Fewer Foreign Buyers in Ontario
The latest statistics released by the provincial government reveal Ontario foreign real estate buyers have accounted for fewer home transactions since April, when it introduced a non-resident speculation tax as part of the Ontario Fair Housing Plan.
Foreign buyers made up just 3.2 per cent of transactions between May 27 to August 18 in the Golden Horseshoe, the numbers show, declining from the 4.7 per cent recorded between April 24 – May 26.
“Out of the 35,264 transactions outside of the GGH, approximately 1.6 per cent involved at least one foreign entity,” reads the report. “Overall, out of the 101,698 transactions in Ontario, approximately 2.6 per cent involved at least one foreign entity.”
Stated provincial finance minster Charles Sousa on the data to reporters at Queen’s Park, “We put in those measures, and it shows that they’ve been reduced, and it also shows that the market stability is there.”
Foreign speculation has been pointed to as a contributor to unsustainably high real estate prices in Toronto, which the Ontario government took aim at with its 16-measure Plan.
A Third Bank of Canada Hike?
Could borrowers be in store for higher interest rates before the year is through? It’s looking more likely following stronger-than-expected jobs data last month. Wage growth broke a 10-year record in August with hourly pay up 1.7 per cent, prompting analysts to think that gives the Bank of Canada reason to tighten monetary policy for a third time in 2017; it has already increased its trend-setting interest rate to a full 1 per cent via two quarter-per-cent hikes in July and early September.

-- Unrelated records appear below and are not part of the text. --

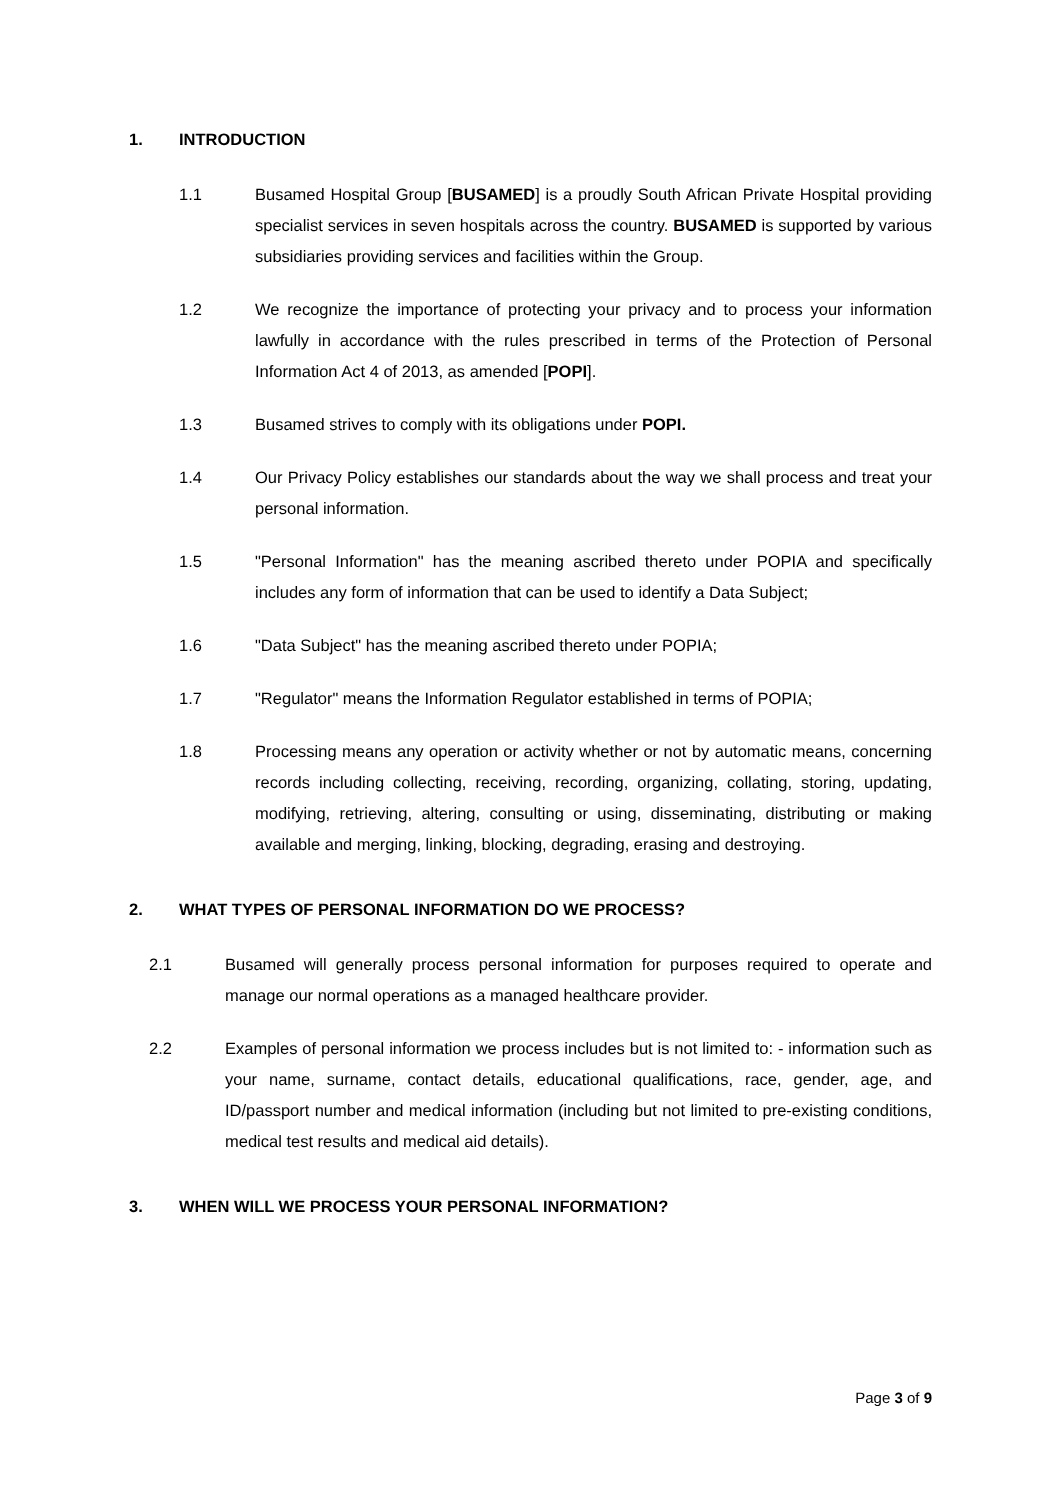1. INTRODUCTION
1.1 Busamed Hospital Group [BUSAMED] is a proudly South African Private Hospital providing specialist services in seven hospitals across the country. BUSAMED is supported by various subsidiaries providing services and facilities within the Group.
1.2 We recognize the importance of protecting your privacy and to process your information lawfully in accordance with the rules prescribed in terms of the Protection of Personal Information Act 4 of 2013, as amended [POPI].
1.3 Busamed strives to comply with its obligations under POPI.
1.4 Our Privacy Policy establishes our standards about the way we shall process and treat your personal information.
1.5 "Personal Information" has the meaning ascribed thereto under POPIA and specifically includes any form of information that can be used to identify a Data Subject;
1.6 "Data Subject" has the meaning ascribed thereto under POPIA;
1.7 "Regulator" means the Information Regulator established in terms of POPIA;
1.8 Processing means any operation or activity whether or not by automatic means, concerning records including collecting, receiving, recording, organizing, collating, storing, updating, modifying, retrieving, altering, consulting or using, disseminating, distributing or making available and merging, linking, blocking, degrading, erasing and destroying.
2. WHAT TYPES OF PERSONAL INFORMATION DO WE PROCESS?
2.1 Busamed will generally process personal information for purposes required to operate and manage our normal operations as a managed healthcare provider.
2.2 Examples of personal information we process includes but is not limited to: - information such as your name, surname, contact details, educational qualifications, race, gender, age, and ID/passport number and medical information (including but not limited to pre-existing conditions, medical test results and medical aid details).
3. WHEN WILL WE PROCESS YOUR PERSONAL INFORMATION?
Page 3 of 9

Markets now predict there’s a 76.2-per-cent chance of a hike in December, up from 57 per cent, on news of the jobs report. Paul Ferley, assistant chief economist at Royal Bank of Canada, says this could be a sign that stubbornly low inflation may finally be on an upward track.
“It’s been a bit of a mystery why, with the Canadian economy growing so strongly and the labour market tightening, we weren’t seeing more indications of inflation pressures building,” he told Reuters. “(The) report is suggesting that pressure is starting to rise, and it certainly provides validation in terms of the bank’s move (on September 6th).”
Report Says Canadian Home Prices Will Slow Over 5 Years
A combination of rising interest rates, tougher mortgage qualification and foreign buyer taxes will effectively lower housing prices in most Canadian markets over the medium term, says a report from Moody’s Analytics. However, Toronto won’t be one of them.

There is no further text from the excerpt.